By her junior year, the native of Mexico was on the ground in Tucson, Ariz., talking to law enforcement and community members about immigration.
“It was a life-changing experience,” said Martinez, who is now a senior human rights minor. “It gave us an opportunity to hear from people who are rarely heard from.”
Getting out of the classroom and into the world is just one of the reasons human rights has become SMU’s fastest-growing program since it became a minor in 2007.
After receiving strong support from deans and faculty members at the university, the program was approved by the SMU Board of Trustees as the university’s newest major earlier this month.
SMU is only the fifth university in the U.S. to offer human rights as a major and the first west of the Mississippi River.

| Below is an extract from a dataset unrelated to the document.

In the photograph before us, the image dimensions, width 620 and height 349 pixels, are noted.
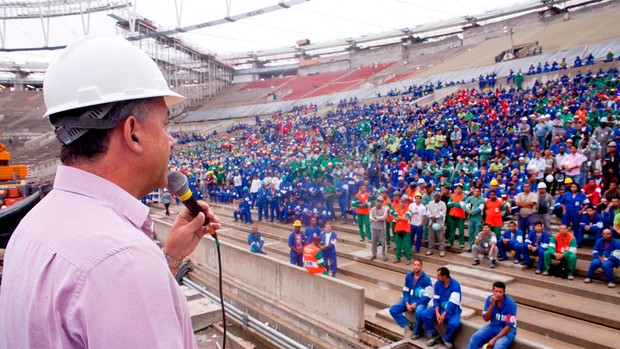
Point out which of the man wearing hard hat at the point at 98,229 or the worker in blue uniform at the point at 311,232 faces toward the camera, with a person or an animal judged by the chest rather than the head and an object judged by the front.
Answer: the worker in blue uniform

“It’s something I’d waited for, dreamed of,” said Rick Halperin, an SMU professor since 1985 who helped start the human rights program and is its director.
Halperin said he believes the new major appeals to the “idealism of youth” and young people’s desire to make the world a better place. More than 200 students are working toward the minor.
“I’ve always believed …young people who have a fervor and passion to make the world better would be attracted to it in large numbers,” Halperin said.
Students can begin taking classes toward a major in human rights this spring. Past classes count toward the major.
The major has two tracks: gender and human rights and public policy and human rights. Students must take 12 hours in a foreign language.
The human rights program was created in spring 2006 with a $1 million donation from the Embrey Family Foundation after Lauren Embrey and her two sons went on a 10-day school-sponsored trip with Halperin to Holocaust sites in Poland.
Every student majoring in human rights will participate in SMU’s annual civil rights pilgrimage through the southern United States, where students visit historic sites.
Multiple trips will be available for students to take each school year. Trips to Brazil, Poland, Rwanda/Uganda and Ukraine/Croatia are scheduled for 2012-13.